It also shows the UN's refugee body, UNHCR, has asked the government to start accepting unaccompanied and orphaned children amid continued high refugee numbers from conflict areas.

The government last month announced its three-year refugee programme, dropping a requirement for African and Middle Eastern refugees to have a family link to New Zealand.

It was welcomed as the overturning of a racist policy.

But the Cabinet and ministerial papers show the government rejected UNHCR and MBIE recommendations to take more refugees from Africa and the Middle East and fewer from areas with lower refugee numbers, such as South America and the Asia Pacific.

UNHCR had asked for the proportion of African refugees to rise to a quarter and those from the Middle East to increase to 35 percent to rehome refugees from Syria, Iraq, South Sudan, Somalia, Congo and Eritrea. MBIE officials recommended that option, saying it best reflected the humanitarian intent of the Refugee Quota programme.

But the immigration minister recommended to Cabinet a lower limit of 20 percent each for those regions. The Cabinet settled on its own proportions: 15 percent each, 1 percent more than the proportion since 2010.

That left the Asia-Pacific - which UNHCR estimates accounts for 8 percent of the world's refugees - with half the quota total. The Americas, which has less than 1 percent of the world's refugees, makes up a fifth of the quota.

It is not clear from the papers why the lower proportions were favoured, and by whom.

Immigration Minister Iain Lees-Galloway, who announced the increase from 14 to 15 percent, said it was to "maintain the focus on the Asia-Pacific region to demonstrate regional responsibility sharing".

Security officials had been happy that the regions' refugees posed no greater risk than those from the Asia Pacific or the Americas.

The papers show MFAT warned that old geographical and other criteria had reputational risks.
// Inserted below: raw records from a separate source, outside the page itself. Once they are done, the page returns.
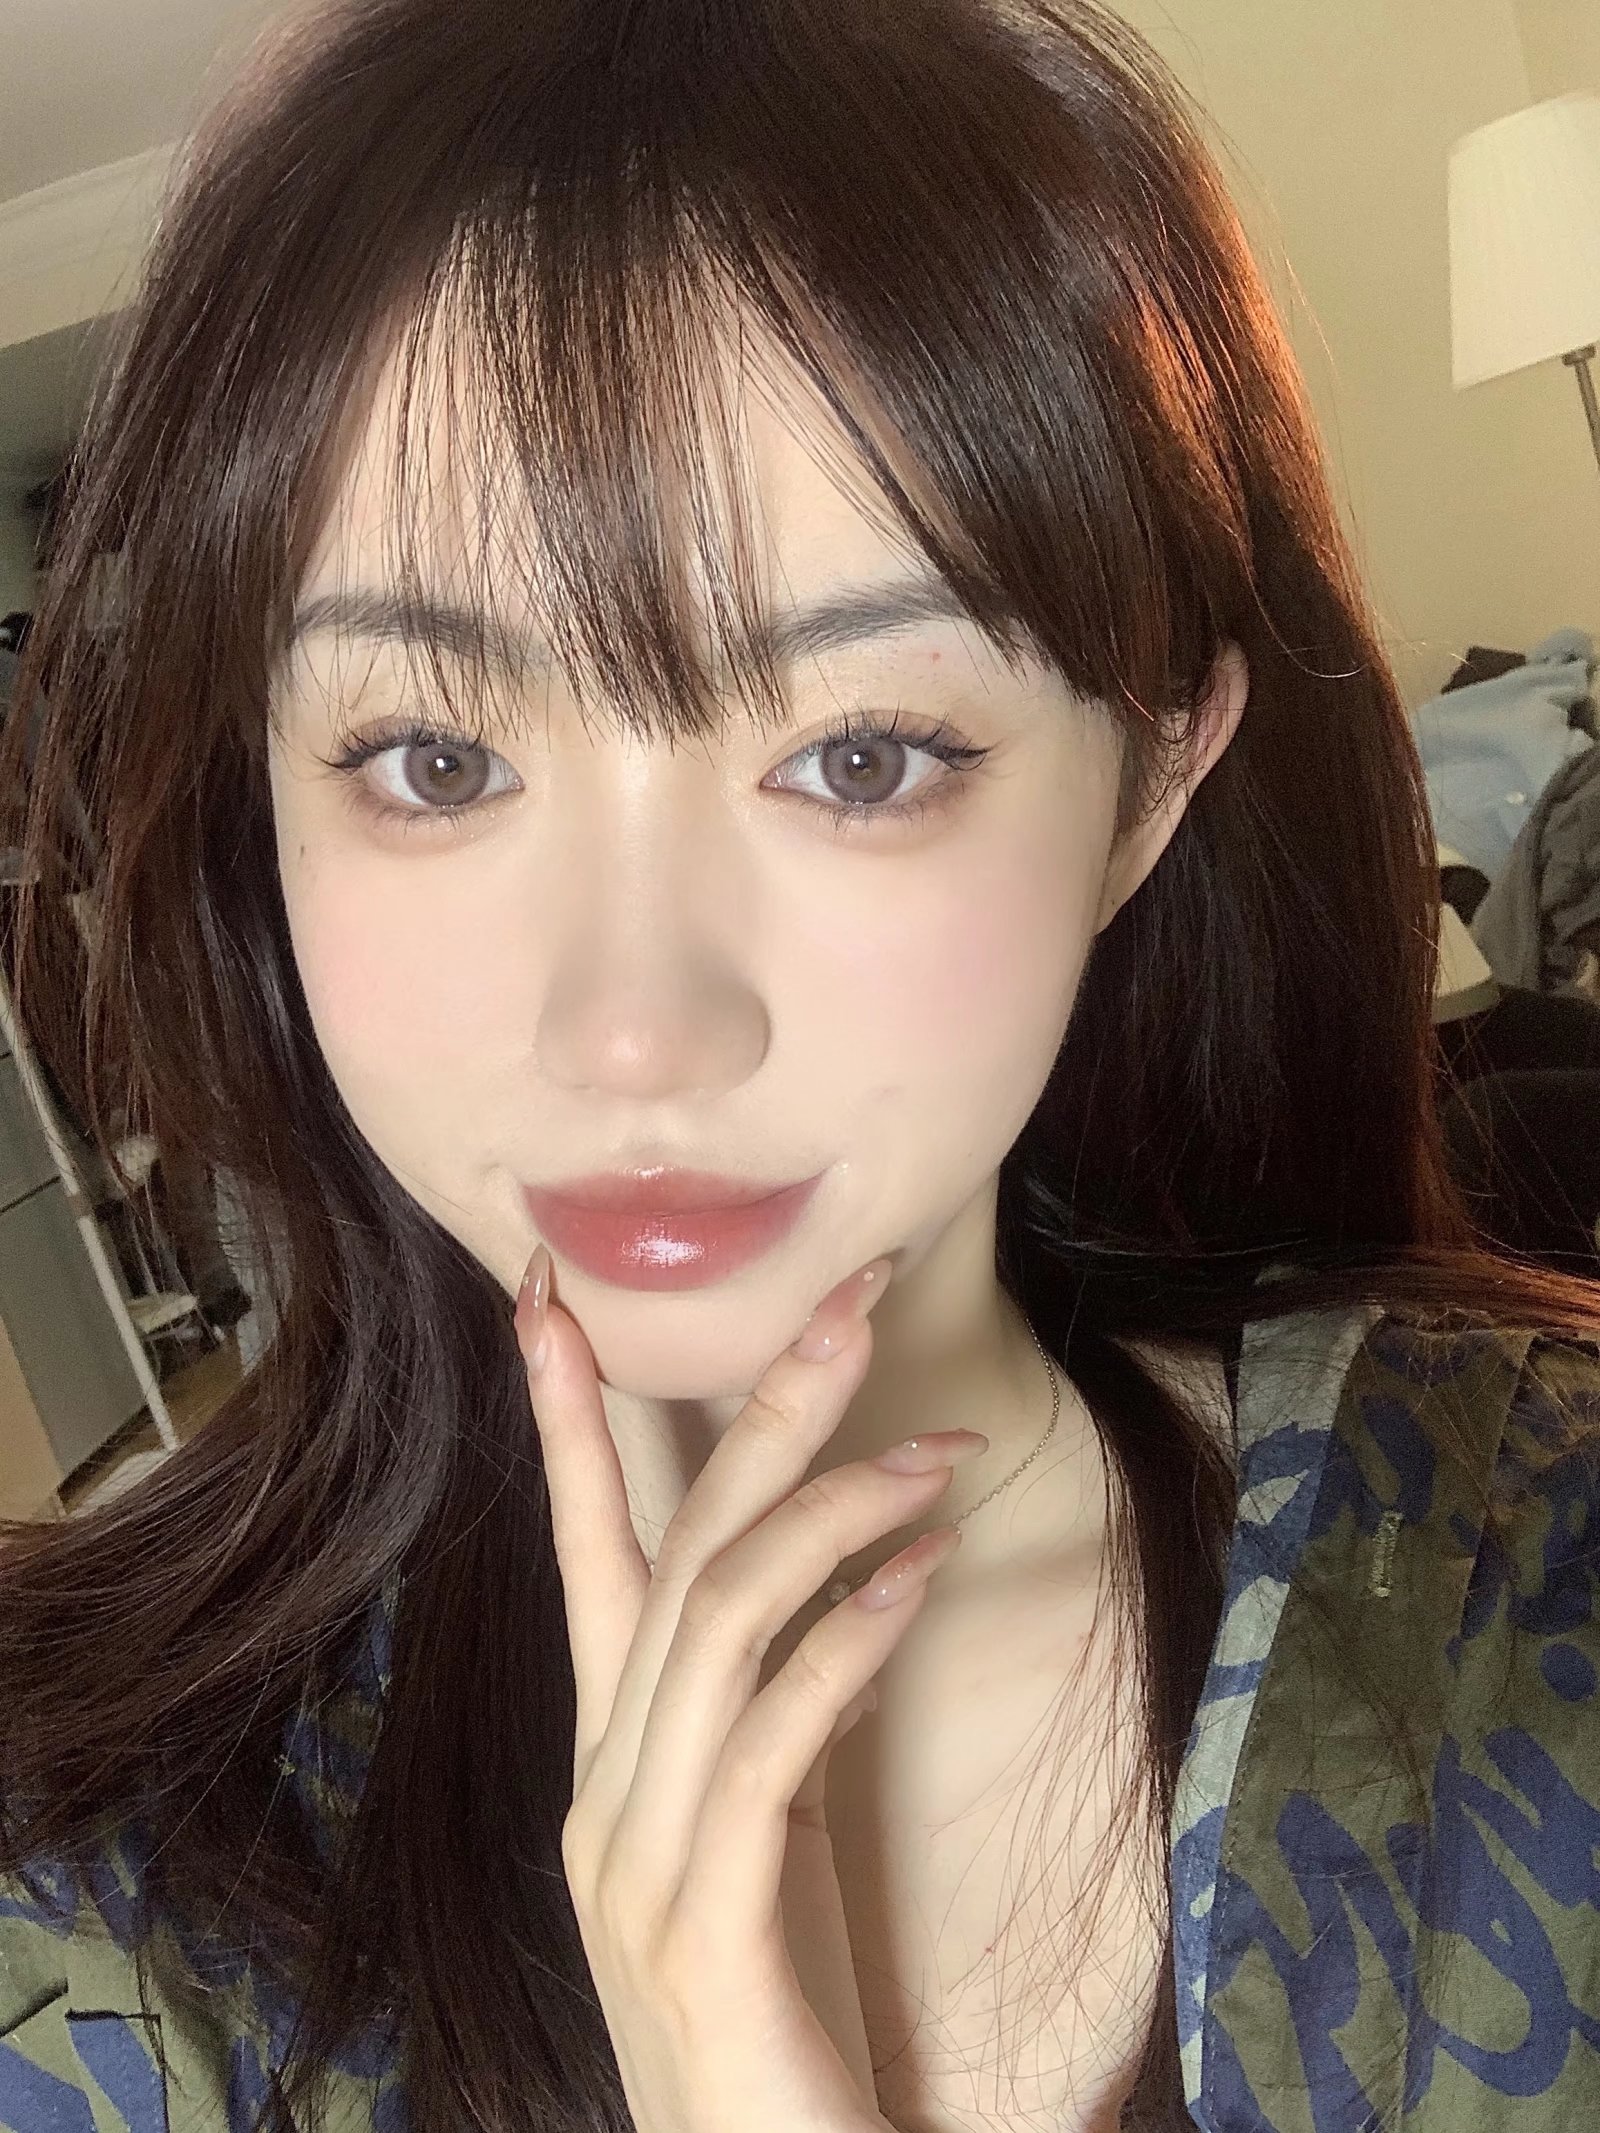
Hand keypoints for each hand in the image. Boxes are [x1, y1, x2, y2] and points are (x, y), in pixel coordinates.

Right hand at [515, 1247, 983, 2132]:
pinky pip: (768, 1744)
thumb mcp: (774, 1843)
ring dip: (835, 1516)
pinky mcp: (697, 1928)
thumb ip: (780, 1722)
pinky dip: (842, 1643)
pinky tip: (913, 1580)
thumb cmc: (780, 2020)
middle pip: (673, 1554)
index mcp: (613, 1761)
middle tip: (843, 1300)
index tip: (554, 1297)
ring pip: (717, 1625)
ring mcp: (635, 1861)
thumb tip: (848, 1592)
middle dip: (758, 1414)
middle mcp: (603, 1792)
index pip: (585, 1554)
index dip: (565, 1419)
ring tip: (940, 1456)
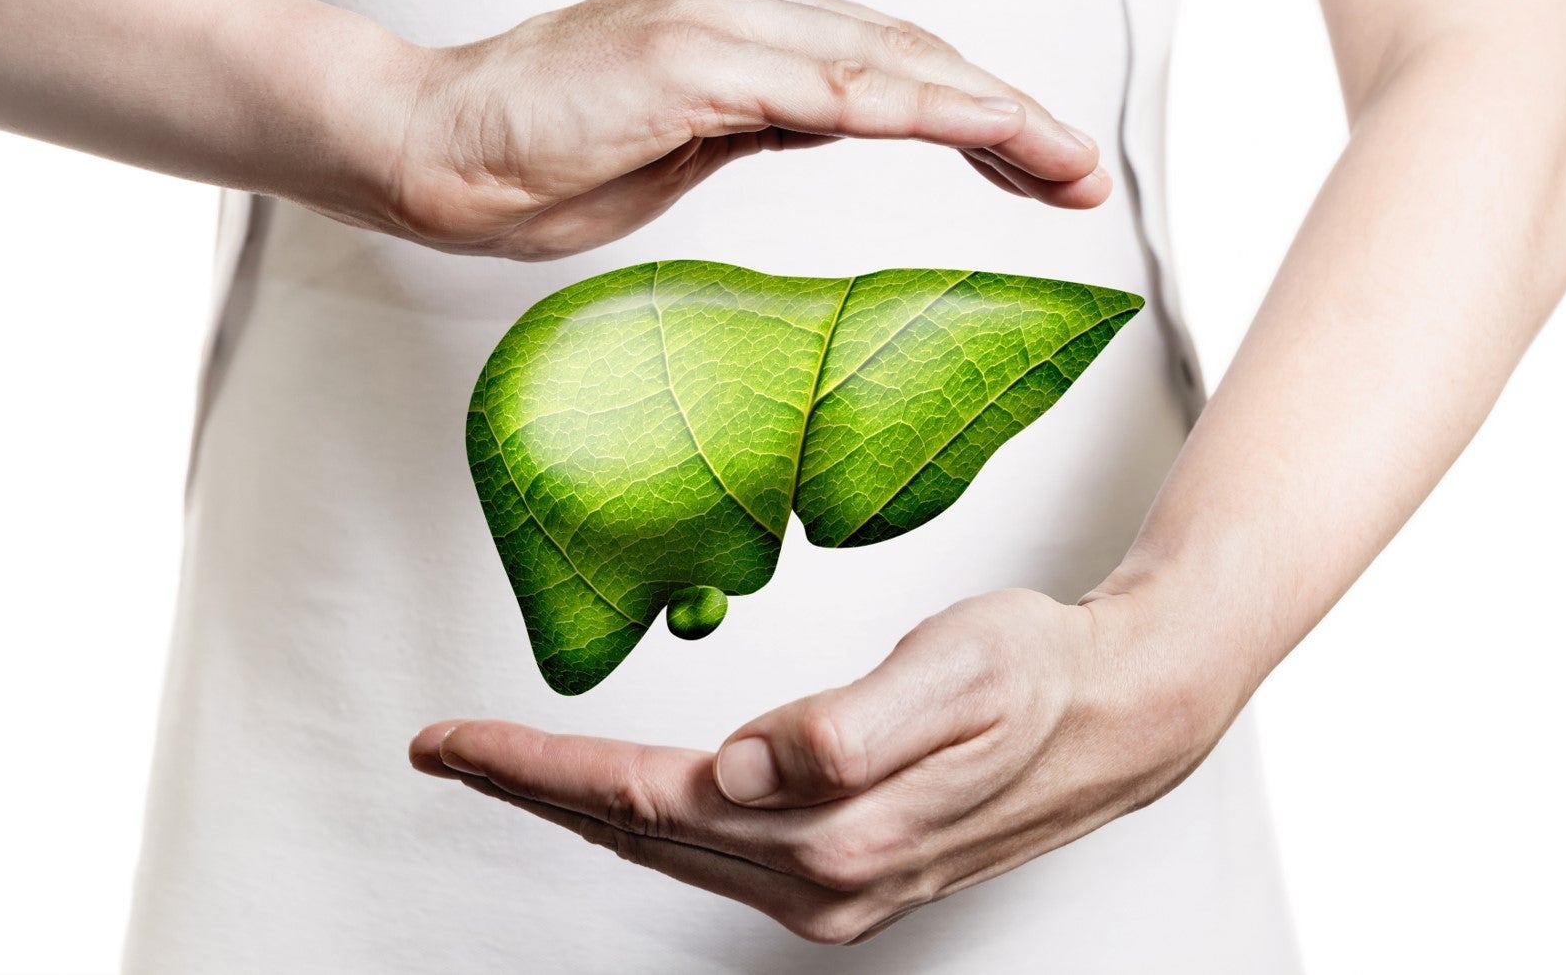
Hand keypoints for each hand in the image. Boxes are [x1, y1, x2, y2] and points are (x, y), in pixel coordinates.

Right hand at [357, 0, 1107, 259]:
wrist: (427, 147)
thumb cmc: (545, 160)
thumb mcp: (687, 145)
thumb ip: (765, 121)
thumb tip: (835, 119)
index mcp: (739, 17)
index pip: (887, 60)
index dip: (976, 110)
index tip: (1043, 165)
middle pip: (909, 52)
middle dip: (1009, 116)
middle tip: (1084, 173)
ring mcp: (717, 17)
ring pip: (888, 62)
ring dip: (991, 115)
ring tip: (1066, 166)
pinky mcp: (689, 57)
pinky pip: (829, 87)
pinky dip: (917, 110)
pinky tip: (986, 135)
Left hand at [409, 587, 1244, 943]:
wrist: (1121, 716)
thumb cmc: (1039, 675)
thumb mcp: (955, 674)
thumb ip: (846, 727)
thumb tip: (743, 768)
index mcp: (835, 833)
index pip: (643, 800)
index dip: (538, 768)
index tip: (454, 738)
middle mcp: (823, 882)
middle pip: (635, 834)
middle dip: (531, 788)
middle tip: (444, 750)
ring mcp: (833, 890)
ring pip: (666, 849)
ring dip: (576, 806)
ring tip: (503, 763)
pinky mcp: (846, 874)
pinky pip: (709, 852)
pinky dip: (642, 820)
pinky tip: (614, 795)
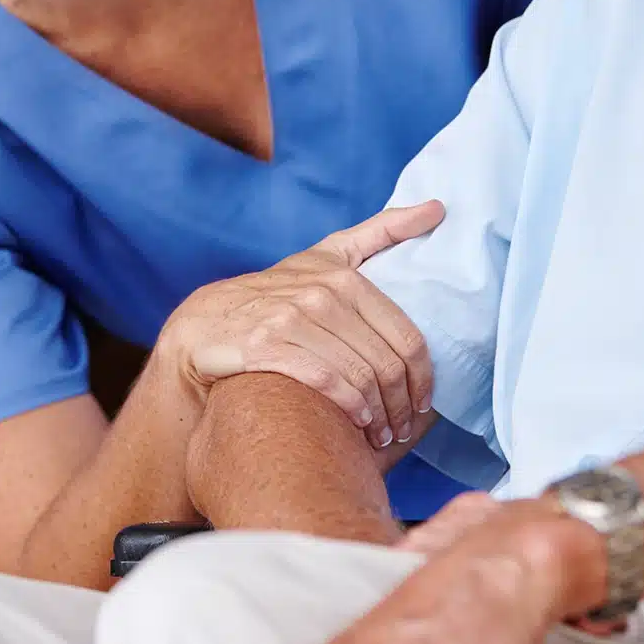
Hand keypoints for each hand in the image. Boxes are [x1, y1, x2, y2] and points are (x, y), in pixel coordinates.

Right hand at [157, 201, 443, 450]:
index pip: (406, 338)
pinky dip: (348, 409)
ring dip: (377, 416)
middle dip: (401, 405)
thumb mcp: (326, 256)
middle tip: (401, 430)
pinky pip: (325, 383)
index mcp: (344, 275)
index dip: (422, 379)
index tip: (423, 403)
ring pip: (359, 377)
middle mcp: (320, 292)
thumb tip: (439, 207)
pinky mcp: (265, 345)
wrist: (204, 325)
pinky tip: (355, 425)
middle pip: (386, 364)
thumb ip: (380, 233)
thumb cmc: (277, 294)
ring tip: (381, 435)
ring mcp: (291, 318)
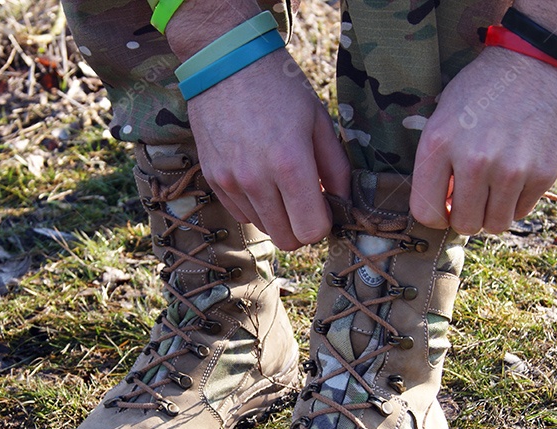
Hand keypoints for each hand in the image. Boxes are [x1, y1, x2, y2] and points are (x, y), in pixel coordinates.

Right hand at [183, 51, 351, 250]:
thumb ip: (336, 168)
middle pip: (286, 239)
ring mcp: (230, 182)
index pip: (312, 230)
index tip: (326, 205)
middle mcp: (257, 180)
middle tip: (306, 200)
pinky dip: (255, 205)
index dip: (324, 223)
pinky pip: (240, 213)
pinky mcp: (213, 179)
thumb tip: (343, 204)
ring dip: (278, 215)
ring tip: (281, 183)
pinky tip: (259, 176)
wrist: (225, 62)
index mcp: (290, 164)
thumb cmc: (280, 87)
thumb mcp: (319, 121)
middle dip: (302, 226)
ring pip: (263, 228)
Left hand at [410, 47, 556, 234]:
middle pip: (463, 224)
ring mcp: (510, 169)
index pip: (425, 213)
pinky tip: (521, 173)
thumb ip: (439, 159)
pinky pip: (523, 211)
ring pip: (495, 225)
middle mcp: (473, 160)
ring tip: (497, 187)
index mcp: (439, 144)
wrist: (544, 58)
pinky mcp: (543, 173)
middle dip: (467, 216)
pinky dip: (520, 200)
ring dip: (494, 212)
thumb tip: (442, 205)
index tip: (447, 205)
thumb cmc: (489, 86)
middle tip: (476, 197)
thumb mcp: (447, 112)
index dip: (436, 215)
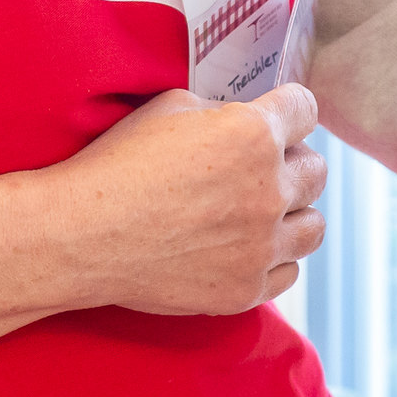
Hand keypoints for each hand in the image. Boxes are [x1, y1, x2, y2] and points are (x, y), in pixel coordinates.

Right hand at [0, 85, 327, 393]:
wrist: (80, 236)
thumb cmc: (115, 165)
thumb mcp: (168, 109)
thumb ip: (221, 113)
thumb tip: (244, 119)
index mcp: (254, 135)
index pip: (306, 109)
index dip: (290, 111)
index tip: (279, 118)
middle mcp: (270, 191)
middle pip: (316, 170)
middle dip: (292, 162)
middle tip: (261, 168)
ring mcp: (262, 246)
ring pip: (314, 227)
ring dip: (294, 214)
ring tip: (262, 211)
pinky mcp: (247, 288)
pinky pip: (288, 271)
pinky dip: (273, 259)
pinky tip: (245, 248)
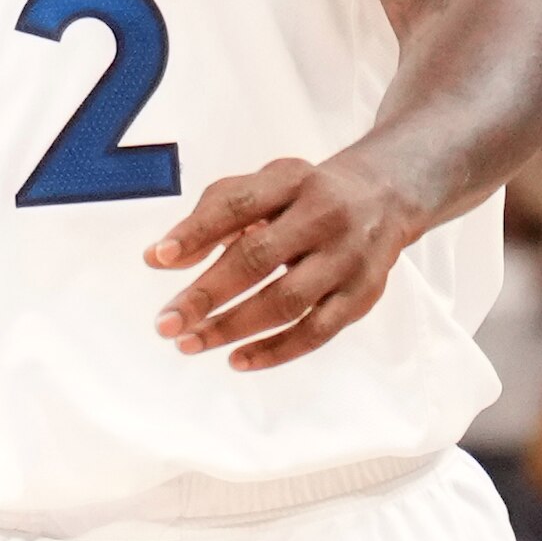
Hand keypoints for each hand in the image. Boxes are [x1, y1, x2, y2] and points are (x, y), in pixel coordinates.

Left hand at [148, 156, 427, 370]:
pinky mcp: (362, 295)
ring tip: (189, 343)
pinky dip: (274, 351)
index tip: (159, 258)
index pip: (237, 204)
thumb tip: (157, 258)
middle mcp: (323, 215)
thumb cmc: (303, 198)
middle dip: (206, 295)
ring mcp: (347, 258)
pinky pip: (316, 332)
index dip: (196, 231)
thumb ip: (211, 217)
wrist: (383, 199)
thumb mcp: (263, 186)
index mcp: (291, 180)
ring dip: (232, 328)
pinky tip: (237, 360)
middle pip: (258, 258)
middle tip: (165, 323)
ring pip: (286, 301)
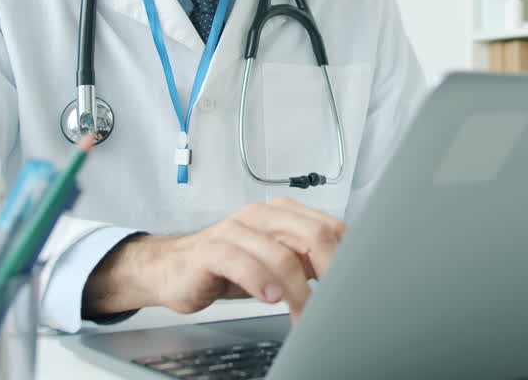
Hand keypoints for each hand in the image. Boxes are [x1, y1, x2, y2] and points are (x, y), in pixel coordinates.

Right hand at [83, 198, 345, 321]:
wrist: (172, 268)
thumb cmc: (227, 265)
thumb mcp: (274, 261)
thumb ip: (307, 261)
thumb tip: (347, 276)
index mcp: (282, 214)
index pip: (328, 227)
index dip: (347, 257)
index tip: (355, 285)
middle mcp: (260, 216)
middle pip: (311, 236)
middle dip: (331, 271)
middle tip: (336, 303)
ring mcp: (235, 229)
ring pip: (280, 254)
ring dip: (298, 291)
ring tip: (303, 314)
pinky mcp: (211, 250)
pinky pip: (241, 261)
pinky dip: (260, 280)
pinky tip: (270, 297)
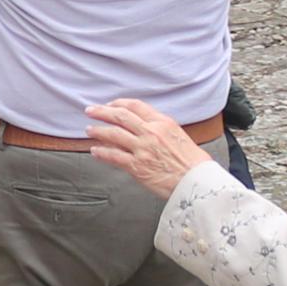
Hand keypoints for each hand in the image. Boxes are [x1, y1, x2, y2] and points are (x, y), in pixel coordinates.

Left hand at [81, 100, 207, 198]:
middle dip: (102, 112)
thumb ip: (161, 130)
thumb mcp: (180, 136)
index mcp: (163, 123)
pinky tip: (95, 151)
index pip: (136, 106)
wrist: (198, 182)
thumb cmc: (193, 163)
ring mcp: (143, 149)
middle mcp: (151, 132)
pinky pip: (114, 156)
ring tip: (89, 130)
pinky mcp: (137, 166)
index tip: (110, 104)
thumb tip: (147, 128)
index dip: (119, 103)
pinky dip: (102, 152)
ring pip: (113, 134)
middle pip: (120, 116)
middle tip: (90, 111)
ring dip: (98, 131)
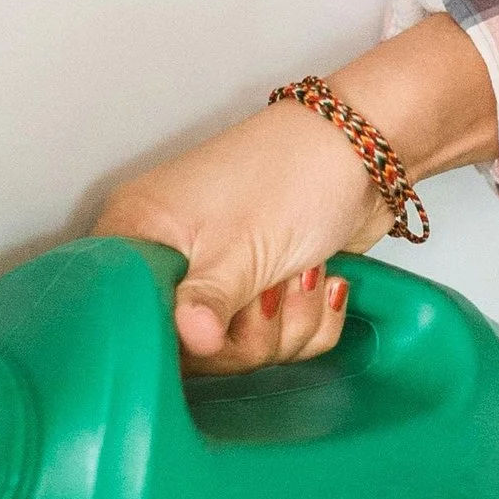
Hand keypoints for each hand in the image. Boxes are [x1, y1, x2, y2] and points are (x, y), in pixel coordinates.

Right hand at [93, 16, 497, 369]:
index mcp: (141, 232)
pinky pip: (282, 342)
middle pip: (191, 348)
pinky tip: (323, 278)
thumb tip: (190, 343)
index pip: (128, 317)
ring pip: (244, 348)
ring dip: (291, 322)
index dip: (172, 337)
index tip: (211, 329)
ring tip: (303, 272)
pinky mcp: (266, 288)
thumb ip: (205, 303)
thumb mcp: (240, 247)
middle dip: (250, 333)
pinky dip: (312, 319)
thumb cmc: (294, 171)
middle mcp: (174, 256)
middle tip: (271, 289)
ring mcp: (222, 274)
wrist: (370, 150)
"It considers there is a risk that New Zealand could be perceived as less welcoming of refugees from the Middle East and Africa regions, which would be inconsistent with New Zealand's response to the Christchurch mosques terror attack and recent international political commitments New Zealand has made with respect to refugees and international responsibility-sharing."

That was echoed by other officials who said New Zealand risked bad publicity because international media outlets were intending to publish articles if changes were not made.

They said proportions should align with global and regional refugee resettlement need and that meant rebalancing help being given to the Asia Pacific and the Americas.

"Global refugee resettlement needs have changed over the past decade," one said.

"Resettlement need is concentrated in the Africa and Middle East regions due to the presence of conflicts resulting in large-scale and protracted refugee situations and refugees with high protection needs.

"In the Asia¬Pacific and Americas regions, durable protection solutions and being developed such as voluntary repatriation and local integration, although resettlement options for refugees in those regions remain important."

The old policy, with its family-link criteria, had seen quota refugee numbers from Africa and Syria plummet to less than 7 percent of New Zealand's intake, compared to UNHCR estimates that they account for two-thirds of the world's refugees.

The documents also show MBIE and the Ministry for Children may conduct further policy work in the next three years on including unaccompanied minors in future refugee intakes.